Guess what I wrote? I wrote that the stimulus bill was a mistake. I said that people were expecting something different, something serious after years of Republican "corruption."

Voters were told that the new administration of President Obama was going to put the corruption and the partisan wrangling of the Clinton-Bush years behind us and clean up government. But right now it looks like same-old-same-old.

I said that, after the meltdown the previous fall, upscale voters expected an administration that "would get serious and urgently fix the economy."

How right I was. And that was just the beginning with the unserious, same-old-same-old stimulus bill. Since then we've seen the unserious, same-old-same-old cap-and-trade bill, and then the grand-daddy of them all, we had the administrative monster of ObamaCare.

Here we are, a year later, and the Obama administration still hasn't done anything serious on the economy.

But now, get this. Peggy Noonan reports President Obama telling US Senators:

"If the price of certainty [i.e., getting reelected] is essentially for us to adopt the exact same proposals that were in place leading up to the biggest economic crisis since the Great Depression . . . the result is going to be the same. I don't know why we would expect a different outcome pursuing the exact same policy that got us in this fix in the first place."

Good God, Mr. President. Don't you realize that, contrary to your assertion, YOU are continuing exactly the same proposals that led us to the biggest economic crisis since the Great Depression? How can you expect the result to be different when your policies are same-old-same-old?

I'm afraid that you may have been reading too much of The New York Times. You see, Mr President, it wasn't greedy bankers and silly quants that got us into the financial mess. The real problem was the tsunami of debt unleashed by Fannie and Freddie, the $5 trillion in too-big-to-fail government-subsidized mortgage debt that engulfed the housing market. The greedy bankers were just sluice operators on the Grand Canal of government subsidized credit. Of course, they should be executed, pour encourager les autres, but that doesn't alter the fact that government created the problem.

And Mr President, from where I sit, you have done nothing to solve this problem. In fact, if anything, you are sluicing credit at the housing market worse than before, in the desperate hope of seeing signs of life before you are up for reelection.

As for the rest of your agenda, the way I see it, you are just applying tired liberal nostrums, the knee-jerk reaction of legislating or administering another subsidy, setting up new political special interest or propping up an old one, whether it's in education, health care, or energy. Green energy jobs. What a joke.

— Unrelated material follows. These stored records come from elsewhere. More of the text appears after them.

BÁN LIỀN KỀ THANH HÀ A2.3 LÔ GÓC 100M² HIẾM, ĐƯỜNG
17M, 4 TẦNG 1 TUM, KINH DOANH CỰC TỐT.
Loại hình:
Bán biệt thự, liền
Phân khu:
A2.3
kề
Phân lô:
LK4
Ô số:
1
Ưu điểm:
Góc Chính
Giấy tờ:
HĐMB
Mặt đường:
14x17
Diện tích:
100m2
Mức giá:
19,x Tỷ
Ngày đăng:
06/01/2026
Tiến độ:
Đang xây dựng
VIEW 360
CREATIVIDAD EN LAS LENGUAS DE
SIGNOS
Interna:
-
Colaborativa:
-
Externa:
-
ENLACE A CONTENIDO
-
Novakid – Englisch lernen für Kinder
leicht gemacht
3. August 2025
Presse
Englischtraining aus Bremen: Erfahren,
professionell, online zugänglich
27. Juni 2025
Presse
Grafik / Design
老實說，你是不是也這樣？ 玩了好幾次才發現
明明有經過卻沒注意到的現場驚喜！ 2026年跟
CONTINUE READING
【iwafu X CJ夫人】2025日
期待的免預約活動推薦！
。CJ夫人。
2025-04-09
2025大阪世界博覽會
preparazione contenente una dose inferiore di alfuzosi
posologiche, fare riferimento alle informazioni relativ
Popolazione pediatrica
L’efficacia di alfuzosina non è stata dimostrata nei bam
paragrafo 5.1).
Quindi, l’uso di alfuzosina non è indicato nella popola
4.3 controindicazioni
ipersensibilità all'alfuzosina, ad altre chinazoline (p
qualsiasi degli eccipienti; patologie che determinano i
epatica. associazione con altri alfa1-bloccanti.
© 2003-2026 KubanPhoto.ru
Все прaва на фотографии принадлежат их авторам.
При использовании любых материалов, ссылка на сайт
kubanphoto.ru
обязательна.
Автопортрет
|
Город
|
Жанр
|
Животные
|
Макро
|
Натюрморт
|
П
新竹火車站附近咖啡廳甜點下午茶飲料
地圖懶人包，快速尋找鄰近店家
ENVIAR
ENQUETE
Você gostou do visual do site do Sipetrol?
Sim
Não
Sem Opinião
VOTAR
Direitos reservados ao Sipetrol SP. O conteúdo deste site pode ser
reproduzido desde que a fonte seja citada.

Evidently you don't have a clue, Mr. President. I suspect that most Democrats don't have a clue either. They all read The New York Times and listen to NPR and so they live in the cocoon world of liberal self-congratulation, just like you.

But the Democratic officeholders you were lecturing are reading the polls and they know that something bad is coming. They don't know what, but they know, as practical politicians, that it is time to get in out of the rain.

I can't say I'm upset by all this. I can't say I'm surprised. I wanted you to be elected, Mr. President, because I felt that once the American people got a real taste of Democratic governance, legislative and executive, they would be ready to upchuck. After the American people had hurled their lunch all over the incumbent politicians, I reckoned, then a chastened "educated class" might be ready to stand aside, for a brief moment, to allow some genuine reform. And by that I mean reform that doesn't increase government spending and doesn't increase government regulation.

But first we have to go through the maelstrom of 2010.